Fish traps, also called pound nets, were once widespread along the West Coast. According to WFC biologist Adrian Tuohy, the traps’ appeal (and ultimate downfall) was their efficiency at catching fish. During the Great Depression, wildly successful fish traps—often owned by corporate cannery operators—became targets for competing gillnetters and sport fishermen. Traps were outlawed in Washington in 1934; Oregon followed in 1948. At statehood in 1959, Alaska wrote a ban into its own constitution.

Fast forward to 2016, when WFC brokered a deal with the state of Washington to begin testing local fisherman Blair Peterson’s prototype trap as a tool for saving wild salmon. Because of the trap’s passive engineering—it’s essentially a watery, non-threatening corral—Peterson and WFC argued it could solve a key need for the Columbia River’s fisheries: finding a way to catch abundant hatchery fish without killing the river’s threatened wild salmon and steelhead stocks in the process.

A Chinook is netted in the fish trap’s live well. (Photo credit: Aaron Jorgenson)

This summer, data published by the Wild Fish Conservancy proved the experiment successful, with studies showing the trap can operate with near zero mortality for wild salmon and other bycatch. It’s also orca-safe by default, located well above the river mouth. Says Tuohy, “the orcas already had their chance” to catch these fish in the ocean. The next step is to convince Washington State to lift its ban on traps, and then, hopefully, convert others.

It redefined what we can serve people,” says Erickson. “The trap avoids all the noise, the engines, the plastic, the nets.”

For chefs like Erickson, there’s admittedly another incentive: this fish is delicious. Tuohy says his team can move a coho from water to net to ice locker, fully bled, in nine seconds or less. That means minimal handling and stress: no bruising, scale loss, or lactic buildup in its flesh. And because it’s just one river mile to the seafood processor, Erickson can get her coho within three hours, still in full rigor, as fresh as it gets.

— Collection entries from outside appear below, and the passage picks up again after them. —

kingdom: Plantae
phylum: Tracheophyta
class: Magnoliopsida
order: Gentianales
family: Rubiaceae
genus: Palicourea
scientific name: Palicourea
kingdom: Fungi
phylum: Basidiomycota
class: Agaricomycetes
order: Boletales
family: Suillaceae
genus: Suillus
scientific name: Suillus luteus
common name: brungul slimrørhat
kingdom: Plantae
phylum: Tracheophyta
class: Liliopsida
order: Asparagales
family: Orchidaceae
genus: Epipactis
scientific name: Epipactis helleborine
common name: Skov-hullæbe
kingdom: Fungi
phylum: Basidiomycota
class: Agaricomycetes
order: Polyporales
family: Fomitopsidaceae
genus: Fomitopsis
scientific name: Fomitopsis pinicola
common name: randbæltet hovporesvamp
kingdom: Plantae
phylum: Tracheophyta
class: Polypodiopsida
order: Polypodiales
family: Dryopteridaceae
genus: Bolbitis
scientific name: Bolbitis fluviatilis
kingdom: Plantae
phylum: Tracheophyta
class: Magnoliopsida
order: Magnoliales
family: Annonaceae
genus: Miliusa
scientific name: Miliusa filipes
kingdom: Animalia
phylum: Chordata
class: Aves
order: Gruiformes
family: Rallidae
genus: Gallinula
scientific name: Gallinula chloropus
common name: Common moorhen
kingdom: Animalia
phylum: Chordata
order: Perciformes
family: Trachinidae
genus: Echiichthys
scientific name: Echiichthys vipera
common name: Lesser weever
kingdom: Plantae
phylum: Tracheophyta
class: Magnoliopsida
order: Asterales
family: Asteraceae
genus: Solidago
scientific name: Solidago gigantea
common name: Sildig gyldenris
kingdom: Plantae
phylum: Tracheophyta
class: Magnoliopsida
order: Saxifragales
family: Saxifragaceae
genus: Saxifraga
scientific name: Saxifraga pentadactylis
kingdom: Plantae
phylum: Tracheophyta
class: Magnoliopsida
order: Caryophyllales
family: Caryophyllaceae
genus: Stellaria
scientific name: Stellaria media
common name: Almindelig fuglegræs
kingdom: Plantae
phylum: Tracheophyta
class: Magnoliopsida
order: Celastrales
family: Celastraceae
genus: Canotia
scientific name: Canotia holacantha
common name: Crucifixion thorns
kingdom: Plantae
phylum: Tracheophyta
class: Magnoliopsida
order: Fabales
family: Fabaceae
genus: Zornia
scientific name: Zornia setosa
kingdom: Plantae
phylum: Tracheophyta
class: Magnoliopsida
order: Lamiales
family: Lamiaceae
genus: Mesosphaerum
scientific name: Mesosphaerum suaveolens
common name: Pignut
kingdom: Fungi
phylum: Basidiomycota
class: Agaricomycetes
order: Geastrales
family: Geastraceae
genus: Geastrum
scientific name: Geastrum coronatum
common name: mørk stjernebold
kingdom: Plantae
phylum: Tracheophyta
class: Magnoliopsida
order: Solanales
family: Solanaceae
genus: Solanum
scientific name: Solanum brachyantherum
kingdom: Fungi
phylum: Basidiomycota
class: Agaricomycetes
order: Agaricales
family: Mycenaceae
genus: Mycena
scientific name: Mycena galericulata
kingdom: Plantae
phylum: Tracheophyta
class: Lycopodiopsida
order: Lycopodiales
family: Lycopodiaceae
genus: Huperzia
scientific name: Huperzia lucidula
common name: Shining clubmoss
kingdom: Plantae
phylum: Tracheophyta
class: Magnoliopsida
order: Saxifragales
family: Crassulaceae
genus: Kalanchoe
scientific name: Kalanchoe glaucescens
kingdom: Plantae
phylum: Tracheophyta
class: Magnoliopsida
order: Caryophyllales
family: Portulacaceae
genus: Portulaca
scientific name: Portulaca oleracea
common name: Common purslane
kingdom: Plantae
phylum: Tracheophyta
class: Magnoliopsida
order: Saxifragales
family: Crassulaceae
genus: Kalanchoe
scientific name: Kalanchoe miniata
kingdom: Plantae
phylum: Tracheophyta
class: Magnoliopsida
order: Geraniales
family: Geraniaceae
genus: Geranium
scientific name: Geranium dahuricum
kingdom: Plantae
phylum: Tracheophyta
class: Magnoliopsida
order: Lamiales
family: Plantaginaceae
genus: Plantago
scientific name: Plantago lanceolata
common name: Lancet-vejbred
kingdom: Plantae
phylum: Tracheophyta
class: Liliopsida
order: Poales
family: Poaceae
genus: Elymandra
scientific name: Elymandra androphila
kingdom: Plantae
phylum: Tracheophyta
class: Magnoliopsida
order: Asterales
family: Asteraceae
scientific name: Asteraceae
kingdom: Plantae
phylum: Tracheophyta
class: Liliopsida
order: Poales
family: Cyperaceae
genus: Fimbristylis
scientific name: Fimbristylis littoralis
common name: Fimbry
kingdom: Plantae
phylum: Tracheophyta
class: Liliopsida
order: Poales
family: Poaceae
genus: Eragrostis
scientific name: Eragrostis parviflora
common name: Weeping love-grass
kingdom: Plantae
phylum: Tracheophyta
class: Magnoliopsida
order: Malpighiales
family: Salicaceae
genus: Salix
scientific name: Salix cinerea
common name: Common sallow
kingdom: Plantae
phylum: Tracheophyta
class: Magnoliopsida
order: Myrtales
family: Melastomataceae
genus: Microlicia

“Fish out of a trap is remarkable; it’s untouched, pristine,” says Erickson. “We roast it in butter, cure it. There’s very little you should do to it when it’s so fresh and perfect.”

Fisherman Blair Peterson, a former merchant marine, built the prototype fish trap in 2013; since then, he and the Wild Fish Conservancy have improved the trap to achieve near-zero mortality for wild salmon and other bycatch. (Photo credit: Aaron Jorgenson)

WHAT IT IS: Columbia River Trap-Caught Coho is the market name for hatchery coho harvested in an experimental fish trap on the lower Columbia River.

WHY IT’S KEY: The trap—the first in Washington state since a 1934 ban—is being tested as a selective fishing gear type, one that can harvest hatchery salmon while allowing safe passage for wild salmon and other bycatch.

WHERE TO FIND: If Washington legalizes fish traps, fresh Columbia River Trap-Caught Coho might make it to local fish markets as soon as summer 2020; till then, a few lucky buyers are snapping up the fish trap’s limited harvest from C&H Classic Smoked Fish.